**Source data**:
◇ ◇ ◇ ◇ ◇
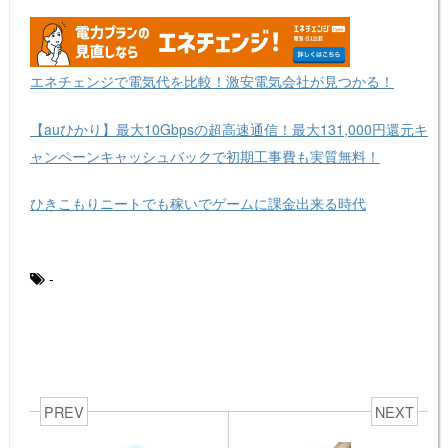
エネチェンジで電気代を比較！激安電気会社が見つかる！
【auひかり】最大10Gbpsの超高速通信！最大131,000円還元キ
ャンペーンキャッシュバックで初期工事費も実質無料！
ひきこもりニートでも稼いでゲームに課金出来る時代
-
PREV
NEXT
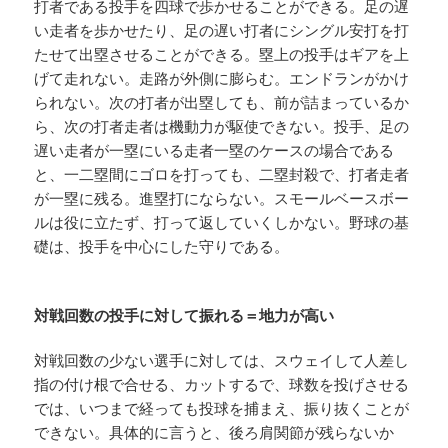
打者である投手を四球で歩かせることができる。足の遅
い走者を歩かせたり、足の遅い打者にシングル安打を打
たせて出塁させることができる。塁上の投手はギアを上
げて走れない。走路が外側に膨らむ。エンドランがかけ
られない。次の打者が出塁しても、前が詰まっているか
ら、次の打者走者は機動力が駆使できない。投手、足の
遅い走者が一塁にいる走者一塁のケースの場合である
と、一二塁間にゴロを打っても、二塁封殺で、打者走者
が一塁に残る。進塁打にならない。スモールベースボー
ルは役に立たず、打って返していくしかない。野球の基
礎は、投手を中心にした守りである。
対戦回数の投手に対して振れる＝地力が高い
対戦回数の少ない選手に対しては、スウェイして人差し
指の付け根で合せる、カットするで、球数を投げさせる
では、いつまで経っても投球を捕まえ、振り抜くことが
できない。具体的に言うと、後ろ肩関節が残らないか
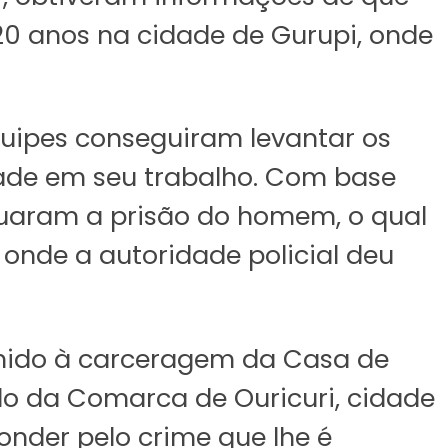
20 anos na cidade de Gurupi, onde
quipes conseguiram levantar os
dade em seu trabalho. Com base
fetuaram a prisão do homem, o qual
, onde a autoridade policial deu
olhido à carceragem da Casa de
do da Comarca de Ouricuri, cidade
onder pelo crime que lhe é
◇ ◇ ◇ ◇ ◇
**Task brief**:
How many lines above contain the string "cidade"? Case counts, and the reply should be the number alone.

**Completed task**:
2